Mr. Bunning said he hopes the House will take up the bill early next week.

The White House, he said, assured him that President Bush would sign the bill into law.

Congress last year gave passenger pilots, but not cargo pilots, the right to carry guns in the cockpit if they volunteered and underwent a week of training on their own time. Mr. Bunning’s bill, co-sponsored by Sen. Barbara Boxer, California Democrat, would establish the same requirements for cargo pilots.

The air freight industry has lobbied to prevent cargo pilots from carrying guns.

“We feel we have strong, effective security measures in place,” said David Bolger, UPS spokesman. “Introducing guns to the cockpit does not increase security. We feel it decreases security.”
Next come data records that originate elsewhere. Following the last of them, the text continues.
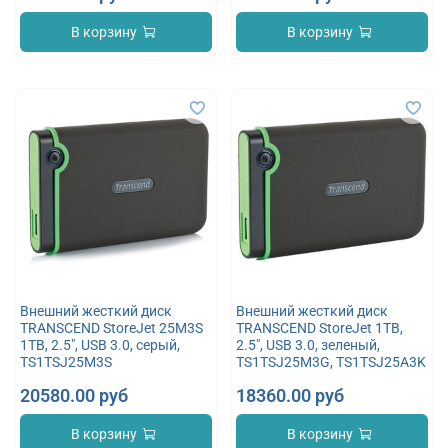
В корзину
В корзину
Внешний жесткий диск
Внешний жесткий диск
TRANSCEND StoreJet 25M3S
TRANSCEND StoreJet 1TB,
1TB, 2.5", USB 3.0, серый,
2.5", USB 3.0, зеленый,
TS1TSJ25M3S
TS1TSJ25M3G, TS1TSJ25A3K
20580.00 руб
18360.00 руб
В корзину
В корзину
Cargo pilots say their planes are more vulnerable than passenger airliners, which have received far more attention since the September 11 terror attacks.

Only a small percentage of freight is checked before being shipped in cargo planes. Air marshals don’t fly aboard cargo planes, and freight-handling areas at airports are not as secure as passenger terminals.

In September, Charles McKinley illustrated the pilots’ point when he packed himself in a crate and flew undetected on a cargo plane from New York to Dallas.

Leon Laylagian, spokesman for the Coalition of Airline Pilots Associations’ security committee, said cargo pilots want the same level of security as passenger pilots.

Arming pilots, he said, “will mitigate the possibility of the recent al Qaeda threat to cargo aviation.”

Mr. Bunning said the next challenge will be to prod the Transportation Security Administration to train more pilots at a faster pace.

“They’ve been dragging their feet big time,” he said.

In the year since Congress ordered the agency to arm pilots, fewer than 1,000 have been trained, according to Capt. Bob Lambert, president of the Airline Pilots’ Security Alliance, a grass-roots organization with members from all major U.S. airlines. Mr. Lambert said as many as 40,000 commercial passenger pilots want to carry weapons while flying. He estimated there are 25,000 cargo pilots in the United States.

TSA spokesman Brian Turmail said the agency plans to double its training capacity in January. He said everyone who has applied for the program will be trained by Oct. 1, 2004.